Saturday at two o’clock, I went to see “Chicago” the musical at the Tulsa Performing Arts Center.
The musical started out with the piece “All That Jazz.” All of the individual dancing was good; however, collectively it started out clunky and unsynchronized. Additionally, the projected backdrop flickered noticeably. Not a good start. As the number progressed, though, the synchronicity of the dancing improved.
The music and singing were excellent. I had a few personal favorites which included “We Both Reached for the Gun,” sung by Billy Flynn (Scott Gaffen); “Razzle Dazzle,” also sung by Billy; and the finale, sung by Roxie (Blythe Nelson), Velma (Sara Wilemon) and the ensemble.

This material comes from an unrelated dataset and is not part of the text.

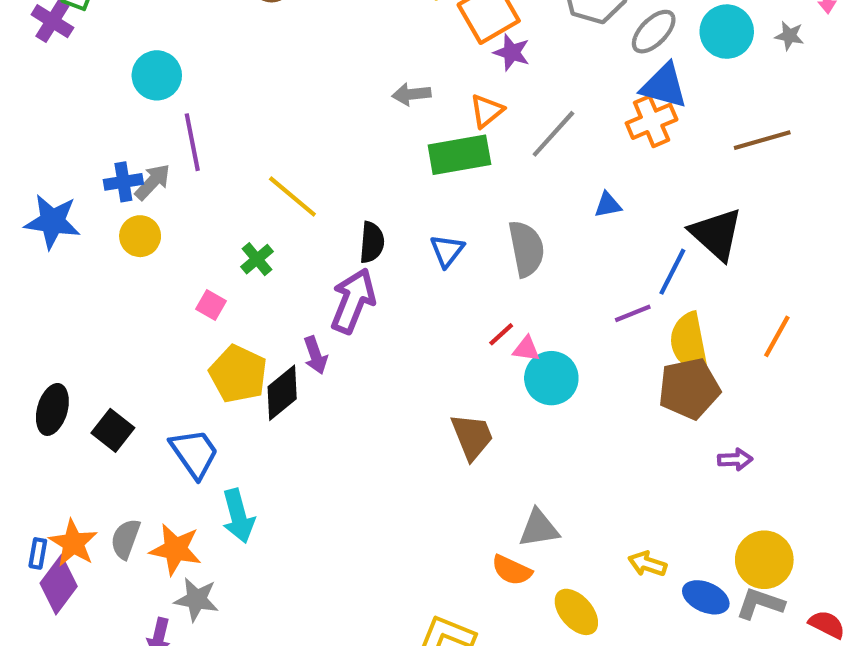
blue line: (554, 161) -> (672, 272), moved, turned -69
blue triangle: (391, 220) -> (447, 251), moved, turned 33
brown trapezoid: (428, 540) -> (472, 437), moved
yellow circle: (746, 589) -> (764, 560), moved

“We Both Reached for the Gun” was not only brilliant for its performance—Billy held Roxie as a ventriloquist would hold a dummy while answering questions directed towards her—but also for its satire. I found the piece greatly amusing and also saddening, as the two of them acted to fool the press into sympathizing with her.
“Razzle Dazzle” was similarly brilliant. This one satirized how, as a consequence of jurors’ being human, smoke and mirrors were the only necessary requisites to getting someone free. As Billy said, “It’s all a circus, kid. A three ring circus. These trials—the whole world—all show business.” I particularly liked the glitter on Billy’s suit at this point because it demonstrated in a literal way how gilded and superficial the whole ordeal was.

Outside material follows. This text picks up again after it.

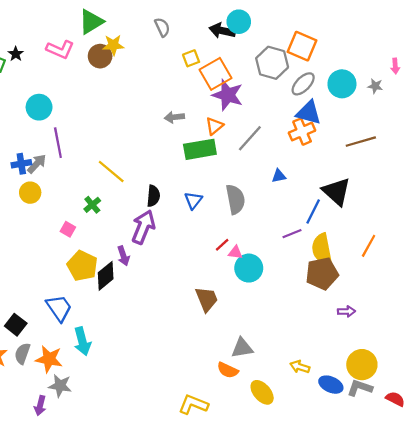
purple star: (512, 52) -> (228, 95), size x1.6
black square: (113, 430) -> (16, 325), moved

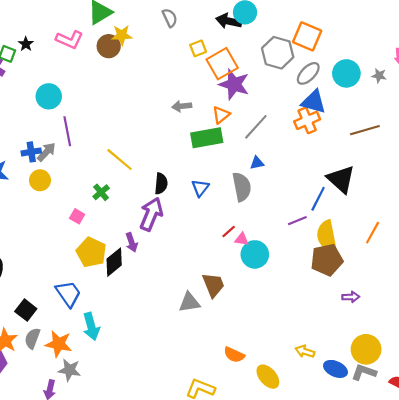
blue triangle: (279, 176) -> (257, 163), moved
gray triangle: (242, 348) -> (189, 302), moved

The finale was impressive for its performance overall, with a shocking and exciting confetti blast immediately before the final line of the song. The cast’s singing and dancing of the piece tied the whole musical together well.
But the musical was not always funny and lighthearted.
The innocent Hungarian woman Hunyak (Susan Nodo), who does not speak English, is hanged for murdering her husband. Her shouts of “Not guilty” (perhaps the only English that she knew) were haunting, and I felt nothing but pain and sorrow for her. She was, in the play, the first woman to be hanged in 47 years.
The most impressive performance was the piece “Mister Cellophane,” sung by Amos (David Blakely), Roxie’s husband. As the only self-sacrificing and morally inclined major character in the show, no one ever noticed him. And it was funny at first, until he realized that his wife was just using him. Then he merely appeared heartbroken, and I no longer found it amusing. Blakely played Amos phenomenally.
At one point Roxie made the claim “I love my husband,” and hymns of “Alleluia” were sung, mocking the lack of virtue that Roxie displayed (which is doubly humorous because she and Billy claimed that she was part of a convent for a while).
Overall, I thought that “Chicago” was outstanding despite its rocky start, and would highly recommend that everyone go see it if given the chance. The musical was made by its wonderful music, singing, dancing (after the first number), satire and all that jazz.